2.3.4. Western Blotting Analysis

Equal amounts of total protein extracts obtained from BJ5-ta cells were used for Western blotting analysis. Briefly, protein samples were dissolved in SDS-reducing loading buffer, run on sodium dodecylsulfate polyacrylamide gel electrophoresis (SDS/PAGE) and then transferred to Immobilon P membrane (Millipore, Saint Louis, MO, USA). The filter was incubated with the rabbit polyclonal antibody against human SOD2 at 4 °C overnight and then with the HRP conjugated secondary antibody at room temperature for 1 h. Membranes were then analysed by an enhanced chemiluminescence reaction using WesternBright ECL (cat. NC0930892, Advansta, San Jose, CA, USA) according to manufacturer’s instructions; signals were visualised by autoradiography.

2.4. Microbiological Assays

The bacterial strain used for antimicrobial assays was Streptococcus mutans ATCC-700610. The strain was stored in 15% (v/v) glycerol stocks at −80 °C. Before each experiment, cells were subcultured from the stocks into Trypticase Soy Agar (TSA, cat. PA-254051.06) with 5% Sheep Blood (Becton Dickinson, Sparks, NV, USA) plates at 37 °C in 5% CO2 atmosphere for 48 h.

Required action 1
Answer these questions about the methods text:
(a) At what temperature and for how long was the filter incubated with the HRP conjugated secondary antibody?
(b) What bacterial strain was used for the antimicrobial assays?
(c) At what temperature were the glycerol stocks stored?
Required action 2
Can you transcribe the methods text starting at "2.3.4. Western Blotting" and ending at "visualised by autoradiography."?
Required action 3
Can you pick up the methods text on Western blotting and microbiological assays where it stops and continue it?
The lines that follow come from a different source than the methods text.

Records provided
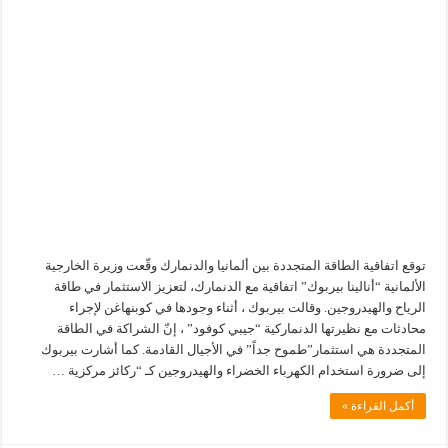
توقع اتفاقية الطاقة المتجددة بين ألمانيا والدنمارك وقّعت وزيرة الخارجية
الألمانية “أنالينا بيربوك” اتفاقية مع الدنمارك، لتعزيز الاستثمار في طاقة
الرياح والهيدروجين. وقالت بيربوك ، أثناء وجودها في كوبنهاغن لإجراء
محادثات مع نظيرتها الدنماركية “جيبي كوفود” ، إنّ الشراكة في الطاقة
المتجددة هي استثمار”طموح جداً” في الأجيال القادمة. كما أشارت بيربوك
إلى ضرورة استخدام الكهرباء الخضراء والهيدروجين كـ “ركائز مركزية …
أكمل القراءة »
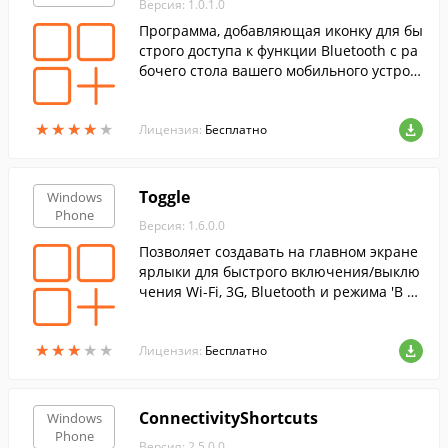
Версия: 1.0.1.0
Программа, добавляющая иконку для бы
строго доступа к функции Bluetooth с ра
бочего стола вашего мобильного устрой
ства.
★
★
★
★
★
★
★
★
★
★
Лицензия:
Бесплатно
Toggle
Windows
Phone
Версия: 1.6.0.0
Позволяет создавать на главном экране
ярлыки для быстрого включения/выклю
чения Wi-Fi, 3G, Bluetooth и режима 'В са
молете'.
★
★
★
★
★
★
★
★
★
★
Лицензия:
Бесплатно
ConnectivityShortcuts
Windows
Phone
Версия: 2.5.0.0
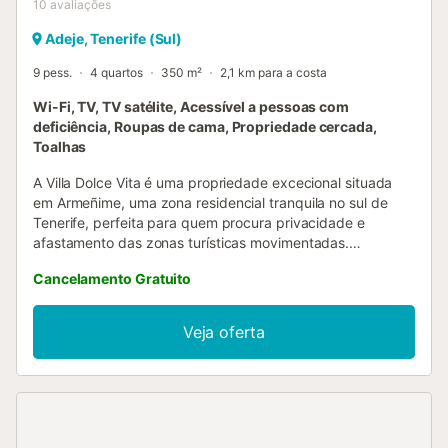
10
avaliações
Adeje, Tenerife (Sul)
9 pess.
4 quartos
350 m²
2,1 km para a costa
Wi-Fi, TV, TV satélite, Acessível a pessoas com
deficiência, Roupas de cama, Propriedade cercada,
Toalhas
A Villa Dolce Vita é uma propriedade excecional situada
em Armeñime, uma zona residencial tranquila no sul de
Tenerife, perfeita para quem procura privacidade e
afastamento das zonas turísticas movimentadas.
Desfrutem de uma piscina privada rodeada por amplos
Cancelamento Gratuito
terraços com vistas deslumbrantes para o mar, num
ambiente silencioso onde só se ouvem o vento e a água.
Ideal para famílias ou grupos que queiram conhecer
Veja oferta
Tenerife com conforto e exclusividade. A villa localiza-se
em Armeñime, numa área residencial sem turismo a pé.
Recomendamos que tenham viatura própria para
aproveitarem ao máximo a vossa estadia. As melhores
praias do sul ficam a apenas 5 minutos de carro (Los
Cristianos) e entre 10 a 15 minutos (Playa de las Américas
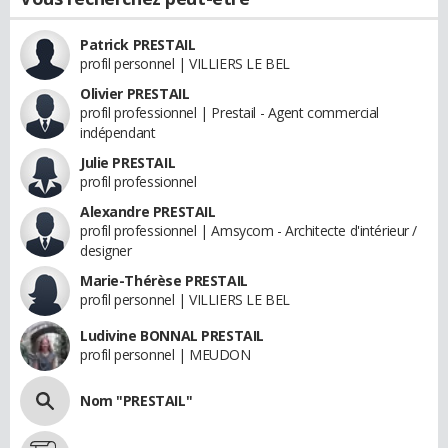
Patrick PRESTAIL
profil personnel | VILLIERS LE BEL
Olivier PRESTAIL
profil professionnel | Prestail - Agent commercial
indépendant
Julie PRESTAIL
profil professionnel
Alexandre PRESTAIL
profil professionnel | Amsycom - Architecte d'intérieur /
designer
Marie-Thérèse PRESTAIL
profil personnel | VILLIERS LE BEL
Ludivine BONNAL PRESTAIL
profil personnel | MEUDON
Nom "PRESTAIL"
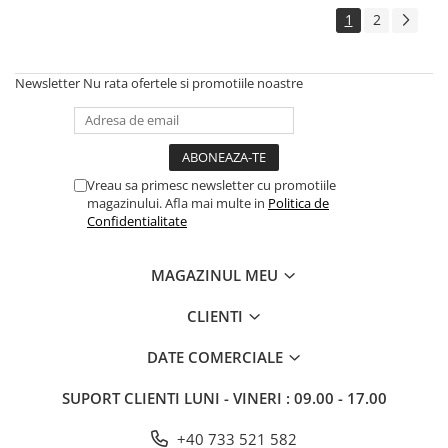
1
2
Newsletter
Nu rata ofertele si promotiile noastre
Vreau sa primesc newsletter cu promotiile
magazinului. Afla mai multe in
Politica de
Confidentialitate
MAGAZINUL MEU
CLIENTI
DATE COMERCIALE
SUPORT CLIENTI
LUNI - VINERI : 09.00 - 17.00
+40 733 521 582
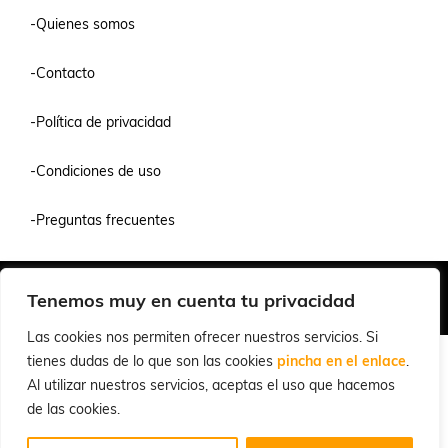
-Quienes somos
-Contacto
-Política de privacidad
-Condiciones de uso
-Preguntas frecuentes
Quiénes Somos
Condiciones de Venta y Uso
Política de Privacidad
Tenemos muy en cuenta tu privacidad
© 2026 Cuchillalia.com
Las cookies nos permiten ofrecer nuestros servicios. Si
tienes dudas de lo que son las cookies
pincha en el enlace
.
Al utilizar nuestros servicios, aceptas el uso que hacemos
de las cookies.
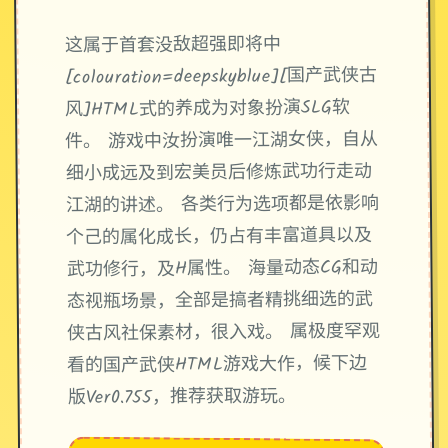
这属于首套没敌超强即将中
[colouration=deepskyblue][国产武侠古
风]HTML式的养成为对象扮演SLG软
件。 游戏中汝扮演唯一江湖女侠，自从
细小成远及到宏美员后修炼武功行走动
江湖的讲述。 各类行为选项都是依影响
个己的属化成长，仍占有丰富道具以及
武功修行，及H属性。 海量动态CG和动
态视瓶场景，全部是搞者精挑细选的武
侠古风社保素材，很入戏。 属极度罕观
看的国产武侠HTML游戏大作，候下边
版Ver0.755，推荐获取游玩。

Result 1
(a) At room temperature for 1 h.
(b) Streptococcus mutans ATCC-700610.
(c) At −80 °C.

Result 2
2.3.4. Western Blotting Analysis

Equal amounts of total protein extracts obtained from BJ5-ta cells were used for Western blotting analysis. Briefly, protein samples were dissolved in SDS-reducing loading buffer, run on sodium dodecylsulfate polyacrylamide gel electrophoresis (SDS/PAGE) and then transferred to Immobilon P membrane (Millipore, Saint Louis, MO, USA). The filter was incubated with the rabbit polyclonal antibody against human SOD2 at 4 °C overnight and then with the HRP conjugated secondary antibody at room temperature for 1 h. Membranes were then analysed by an enhanced chemiluminescence reaction using WesternBright ECL (cat. NC0930892, Advansta, San Jose, CA, USA) according to manufacturer’s instructions; signals were visualised by autoradiography.

Result 3
The antibacterial activity of compounds ALS-31 or ALS-31-9 was assayed in S. mutans cultures by a standard broth micro-dilution method in 96-well polystyrene plates using Brain-Heart Infusion broth (BHI, cat. 255003, Becton Dickinson, Sparks, NV, USA). One hundred microliters of bacterial suspension adjusted to approximately 1.5 × 106 CFU/mL were incubated with 100 µL of serial dilutions of the compounds dissolved in final 1.0% (v/v) DMSO as a vehicle. The plates were incubated at 37 °C in 5% CO2 atmosphere for 24 h under shaking (300 rpm). The medium turbidity was measured by a spectrophotometer at 595 nm (Bio-Rad Laboratories Inc., Hercules, CA, USA). Compound-free wells in 1.0% (v/v) DMSO were used as controls (100% planktonic growth), and antibacterial activity was expressed as a percentage of residual growth. Chlorhexidine acetate (CHX, cat. 51094, Sigma-Aldrich, St. Louis, MO, USA) solution (1 mg/mL) was prepared and included as control for the assay of S. mutans’ susceptibility (MIC referred to [51]). Each compound was tested in triplicate; each experiment was performed twice.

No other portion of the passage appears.